Parlamentares
da Bancada do PT na Câmara repudiaram de maneira enérgica as declarações de
cunho autoritário e antidemocrático do comandante do Exército brasileiro,
general Villas Boas, em entrevista publicada neste domingo (9). Ao aludir a
necessidade de respeito à Constituição, ele mesmo afrontou a Carta Magna, na
medida em que questionou o resultado soberano das urnas, num desprezo completo
à democracia.
O
líder do PT, deputado Paulo Pimenta (RS), afirmou que o conteúdo da fala do
general é enigmático e cheio de mensagens subliminares e que seu autor, de
certa forma, tenta impor uma espécie de tutela, respaldando a “ditadura de
toga” que se instaurou no País. “O comandante chegou ao ponto de dizer que o
resultado das urnas, feito de maneira legítima, pode ser questionado”,
criticou.
Pimenta
reforçou ainda que o general deixou explícito em sua fala total desconsideração
ao texto constitucional. “Aquilo que está escrito na Constituição, de que todo
poder emana do povo, segundo o comandante do Exército, agora não tem mais
valor. Isso é um escândalo, um atentado à democracia e ao Estado democrático de
direito”, apontou o líder petista.
O
deputado Wadih Damous (PT-RJ), que já foi presidente da Ordem dos Advogados do
Brasil (OAB-RJ), fez questão de reforçar que um chefe militar está subordinado
à Constituição e ao Decreto 4346, de 2002, artigo 57, que proíbe expressamente
militares que estejam no exercício da função – sem autorização expressa de
superior hierárquico – de fazer declaração político partidária.
“Se
a Constituição estivesse em vigor e tivéssemos um presidente da República com
autoridade moral e legitimidade política, no mínimo o comandante do Exército
seria chamado as falas.

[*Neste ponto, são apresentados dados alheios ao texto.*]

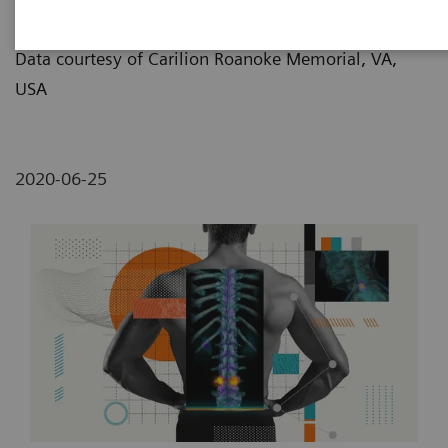
Lemon/Dmitri Broido
Data courtesy of Carilion Roanoke Memorial, VA,
USA
2020-06-25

Pela gravidade das declarações ele deveria ser demitido
do comando do Exército”, avaliou Damous.
Em
função da gravidade do episódio, a Comissão Executiva Nacional do PT emitiu
nota convocando as forças democráticas do País a repudiar as declarações do
comandante. “É muito grave que um comandante com alta responsabilidade se arrogue
a interferir diretamente no processo eleitoral, algo que as Forças Armadas não
faziam desde os sombrios tempos da ditadura”, afirmam os membros da Comissão
Executiva.
Lembram
ainda que a Constituição determina claramente que as Forças Armadas só podem
atuar por determinação expressa de um dos poderes da República, legitimados
pelo Estado democrático de direito, e nunca a sua revelia ou, supostamente,
para corrigi-los. “Compete ao povo e aos democratas do País denunciar e reagir
diante de um episódio que só faz agravar a grave crise social, política e
econômica do País. O Brasil precisa urgentemente de mais democracia, não menos,
para retomar o caminho da paz e do desenvolvimento com inclusão social”,
reivindicam na nota.
A
deputada Maria do Rosário (PT-RS), em sua conta no Twitter, corroborou o
conteúdo da nota do partido, ao também repudiar as declarações autoritárias e
inconstitucionais do comandante militar. “A sociedade que derrotou a ditadura
precisa reafirmar que as liberdades democráticas são o único caminho aceitável
para a Nação”, defendeu a parlamentar gaúcha.
O
deputado Nilto Tatto (PT-SP) reforçou não se tratar de papel das Forças Armadas
emitir opinião sobre posições do Judiciário, do Executivo ou Legislativo,
tampouco sobre o processo eleitoral. “Nossa democracia continua sendo golpeada,
mas nós seguimos em sua defesa”, disse.
O
deputado Nelson Pelegrino (PT-BA), que já presidiu a Comissão de Relações
Exteriores e de Defesa Nacional, afirmou que recebeu “com tristeza” as
declarações do general Villas Boas. “Não é esse o nacionalista e democrata que
conheci no comando militar da Amazônia!”.